Wybrany fragment:
***

Raczej stawiał bym na problemy z HAL. Wcześniej działało wszystko bez problemu. Teraz K3b pozbył się k3bsetup (do nadawania uprawnień). Chyba, że winne są temu moje ostatnie zabawy z grupami. Zobaczę na root.

EDIT:

Dla DVD pisze po prostu Błąd zapisu, a takie coś pojawia się w wyjściu debugowanym:

http://rafb.net/p/8cKTtn70.html

Jeszcze takie coś dla pomocy:

# cat /usr/src/linux/.config |wklej

# dmesg |wklej

$ groups |wklej

Wiem o tym, że kryształowe kule bardzo często się psują, a ich serwis jest bardzo drogi, jednak miałem nadzieję, że ktoś rzuci hasłem jakie dokładnie informacje są potrzebne, tak jak ta podpowiedź, że błędy może sprawiać HAL.

***

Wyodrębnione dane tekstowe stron

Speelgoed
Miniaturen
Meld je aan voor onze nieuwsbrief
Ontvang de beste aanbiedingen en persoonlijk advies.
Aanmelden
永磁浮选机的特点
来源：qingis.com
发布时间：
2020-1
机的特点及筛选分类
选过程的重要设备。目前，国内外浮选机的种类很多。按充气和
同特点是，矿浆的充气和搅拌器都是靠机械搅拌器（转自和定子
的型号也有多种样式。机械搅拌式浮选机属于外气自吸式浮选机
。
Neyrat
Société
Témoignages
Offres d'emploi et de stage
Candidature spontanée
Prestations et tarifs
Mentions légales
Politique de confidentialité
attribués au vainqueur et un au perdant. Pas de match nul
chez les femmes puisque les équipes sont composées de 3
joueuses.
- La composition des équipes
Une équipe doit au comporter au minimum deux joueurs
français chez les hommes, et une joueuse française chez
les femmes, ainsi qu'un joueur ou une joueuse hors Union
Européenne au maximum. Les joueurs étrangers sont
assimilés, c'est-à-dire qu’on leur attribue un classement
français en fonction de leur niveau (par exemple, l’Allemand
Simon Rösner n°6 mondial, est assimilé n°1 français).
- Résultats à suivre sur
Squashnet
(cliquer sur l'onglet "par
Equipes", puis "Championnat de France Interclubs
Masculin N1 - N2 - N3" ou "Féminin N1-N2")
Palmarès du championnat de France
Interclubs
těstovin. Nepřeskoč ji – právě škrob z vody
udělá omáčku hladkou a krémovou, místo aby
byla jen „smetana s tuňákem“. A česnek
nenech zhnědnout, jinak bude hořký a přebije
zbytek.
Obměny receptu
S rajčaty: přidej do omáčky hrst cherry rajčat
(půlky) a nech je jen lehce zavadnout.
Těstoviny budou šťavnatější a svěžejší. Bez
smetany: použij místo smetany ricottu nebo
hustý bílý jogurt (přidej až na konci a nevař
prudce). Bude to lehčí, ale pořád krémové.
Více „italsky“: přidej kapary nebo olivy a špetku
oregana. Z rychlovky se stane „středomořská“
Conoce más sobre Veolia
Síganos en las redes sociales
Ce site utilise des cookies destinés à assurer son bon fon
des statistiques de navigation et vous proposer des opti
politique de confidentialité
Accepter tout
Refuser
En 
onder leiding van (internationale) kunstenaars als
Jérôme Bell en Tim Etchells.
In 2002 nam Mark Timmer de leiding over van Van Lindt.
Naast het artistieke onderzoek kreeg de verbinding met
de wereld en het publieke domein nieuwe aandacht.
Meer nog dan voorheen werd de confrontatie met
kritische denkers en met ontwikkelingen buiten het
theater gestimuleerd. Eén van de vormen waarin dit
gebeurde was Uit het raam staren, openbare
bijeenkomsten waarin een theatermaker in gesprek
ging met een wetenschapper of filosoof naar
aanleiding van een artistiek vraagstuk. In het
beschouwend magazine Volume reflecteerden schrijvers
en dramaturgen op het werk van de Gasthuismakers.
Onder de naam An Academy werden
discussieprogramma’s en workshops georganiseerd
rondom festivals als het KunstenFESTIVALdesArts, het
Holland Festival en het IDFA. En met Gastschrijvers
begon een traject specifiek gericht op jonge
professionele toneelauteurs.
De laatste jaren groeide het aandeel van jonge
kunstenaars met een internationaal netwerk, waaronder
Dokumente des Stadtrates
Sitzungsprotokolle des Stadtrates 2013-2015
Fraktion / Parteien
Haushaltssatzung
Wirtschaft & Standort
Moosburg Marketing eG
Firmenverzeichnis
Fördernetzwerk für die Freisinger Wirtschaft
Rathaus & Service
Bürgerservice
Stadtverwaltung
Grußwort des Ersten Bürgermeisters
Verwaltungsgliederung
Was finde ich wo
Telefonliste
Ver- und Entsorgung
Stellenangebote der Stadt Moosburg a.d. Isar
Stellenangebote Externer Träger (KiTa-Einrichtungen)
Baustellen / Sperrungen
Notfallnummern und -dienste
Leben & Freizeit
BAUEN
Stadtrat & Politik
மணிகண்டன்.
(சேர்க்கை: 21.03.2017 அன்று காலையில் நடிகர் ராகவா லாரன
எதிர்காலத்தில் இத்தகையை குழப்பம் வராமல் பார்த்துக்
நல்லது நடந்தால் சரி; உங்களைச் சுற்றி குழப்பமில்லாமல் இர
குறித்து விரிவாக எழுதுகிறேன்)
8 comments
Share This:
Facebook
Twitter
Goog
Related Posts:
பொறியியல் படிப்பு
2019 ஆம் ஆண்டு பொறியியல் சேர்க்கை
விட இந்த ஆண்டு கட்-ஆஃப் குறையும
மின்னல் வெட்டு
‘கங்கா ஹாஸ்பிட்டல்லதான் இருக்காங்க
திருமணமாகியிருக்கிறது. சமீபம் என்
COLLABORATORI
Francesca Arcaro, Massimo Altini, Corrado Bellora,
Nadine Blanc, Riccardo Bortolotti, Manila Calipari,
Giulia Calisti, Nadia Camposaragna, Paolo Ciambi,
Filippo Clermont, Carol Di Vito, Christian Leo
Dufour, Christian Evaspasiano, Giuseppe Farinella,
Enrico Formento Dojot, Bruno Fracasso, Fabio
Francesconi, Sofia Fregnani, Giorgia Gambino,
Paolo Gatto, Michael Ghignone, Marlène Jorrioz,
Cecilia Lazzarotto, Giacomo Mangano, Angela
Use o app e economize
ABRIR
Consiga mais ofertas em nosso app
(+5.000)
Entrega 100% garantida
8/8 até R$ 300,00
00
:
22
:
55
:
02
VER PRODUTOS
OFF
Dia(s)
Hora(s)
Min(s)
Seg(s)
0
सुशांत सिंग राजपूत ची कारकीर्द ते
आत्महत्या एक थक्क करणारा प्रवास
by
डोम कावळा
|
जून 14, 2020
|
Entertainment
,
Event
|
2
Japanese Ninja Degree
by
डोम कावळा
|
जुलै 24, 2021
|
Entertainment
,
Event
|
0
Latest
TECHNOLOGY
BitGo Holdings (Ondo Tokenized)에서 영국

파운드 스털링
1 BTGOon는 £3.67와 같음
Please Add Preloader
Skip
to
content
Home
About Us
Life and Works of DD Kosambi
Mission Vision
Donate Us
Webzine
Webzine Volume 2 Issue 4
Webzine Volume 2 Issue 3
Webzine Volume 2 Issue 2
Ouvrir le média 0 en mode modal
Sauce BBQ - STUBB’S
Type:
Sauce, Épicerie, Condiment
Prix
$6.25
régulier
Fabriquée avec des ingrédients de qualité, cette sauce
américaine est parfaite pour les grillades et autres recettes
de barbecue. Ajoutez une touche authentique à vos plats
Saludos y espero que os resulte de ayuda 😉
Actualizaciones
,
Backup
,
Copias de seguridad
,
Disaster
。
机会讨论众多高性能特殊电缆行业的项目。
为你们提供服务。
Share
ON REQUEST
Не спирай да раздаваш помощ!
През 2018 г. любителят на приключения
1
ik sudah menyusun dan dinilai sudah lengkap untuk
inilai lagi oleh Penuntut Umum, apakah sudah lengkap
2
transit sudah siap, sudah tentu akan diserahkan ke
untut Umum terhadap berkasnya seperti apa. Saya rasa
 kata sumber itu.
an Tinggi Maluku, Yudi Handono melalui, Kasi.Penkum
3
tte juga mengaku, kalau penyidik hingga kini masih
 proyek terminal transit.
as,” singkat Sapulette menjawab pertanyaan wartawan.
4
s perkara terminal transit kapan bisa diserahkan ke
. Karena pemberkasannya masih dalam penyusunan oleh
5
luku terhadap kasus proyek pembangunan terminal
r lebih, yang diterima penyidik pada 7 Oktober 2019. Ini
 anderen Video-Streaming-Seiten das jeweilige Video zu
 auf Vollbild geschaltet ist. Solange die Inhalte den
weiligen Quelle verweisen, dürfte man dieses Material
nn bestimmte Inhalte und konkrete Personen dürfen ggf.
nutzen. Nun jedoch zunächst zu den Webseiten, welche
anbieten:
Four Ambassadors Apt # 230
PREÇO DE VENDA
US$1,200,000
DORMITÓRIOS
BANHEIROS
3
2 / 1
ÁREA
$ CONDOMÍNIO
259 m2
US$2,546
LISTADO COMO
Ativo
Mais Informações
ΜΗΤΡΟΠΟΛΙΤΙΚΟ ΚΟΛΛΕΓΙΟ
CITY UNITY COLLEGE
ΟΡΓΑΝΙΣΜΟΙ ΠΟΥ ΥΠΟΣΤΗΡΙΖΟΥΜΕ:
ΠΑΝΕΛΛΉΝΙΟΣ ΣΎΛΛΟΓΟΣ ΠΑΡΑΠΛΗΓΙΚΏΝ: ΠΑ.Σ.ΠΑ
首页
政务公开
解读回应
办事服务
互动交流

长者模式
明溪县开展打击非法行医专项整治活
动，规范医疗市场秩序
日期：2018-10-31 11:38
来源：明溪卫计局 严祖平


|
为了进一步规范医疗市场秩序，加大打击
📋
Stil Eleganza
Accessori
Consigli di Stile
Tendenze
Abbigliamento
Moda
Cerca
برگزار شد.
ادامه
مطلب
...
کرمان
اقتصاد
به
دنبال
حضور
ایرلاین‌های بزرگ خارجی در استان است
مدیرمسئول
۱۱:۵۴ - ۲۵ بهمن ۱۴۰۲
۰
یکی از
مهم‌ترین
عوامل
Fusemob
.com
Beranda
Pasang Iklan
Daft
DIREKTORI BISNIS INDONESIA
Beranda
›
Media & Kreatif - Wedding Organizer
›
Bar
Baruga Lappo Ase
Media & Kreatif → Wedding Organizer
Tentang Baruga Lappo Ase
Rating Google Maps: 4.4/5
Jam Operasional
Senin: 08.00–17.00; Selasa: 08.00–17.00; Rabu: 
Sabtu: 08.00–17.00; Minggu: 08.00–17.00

***

Treść zadania A:
Odpowiedz na podstawie wpisu o problemach z K3b:
(i) Czego pozbył się K3b?
(ii) Jaki komunikat pojawia się przy zapisie DVD?
(iii) Co według wspomnianej podpowiedzi może sprawiać błędy?
Treść zadania B:
Przepisz z wpisu o problemach z K3b odcinek od słów „Dla DVD pisze” aż po słowa „może sprawiać HAL.”, zamieniając „kryształowe kule” na „szklane kule”.

Rozwiązanie zadania A:
(i) Programu k3bsetup, który służył do nadawania uprawnień.
(ii) Komunikat „Błąd zapisu”.
(iii) HAL.

Rozwiązanie zadania B:
Dla DVD pisze po prostu Błąd zapisu, a takie coś pojawia się w wyjściu debugowanym:

http://rafb.net/p/8cKTtn70.html

Jeszcze takie coś dla pomocy:

# cat /usr/src/linux/.config |wklej

# dmesg |wklej

$ groups |wklej

Wiem o tym, że szklane kule bardzo często się psują, a ich serwis jest bardzo drogi, jednak miałem nadzieję, że ktoś rzuci hasłem jakie dokładnie informacje są potrzebne, tak jak ta podpowiedź, że błędy może sprawiać HAL.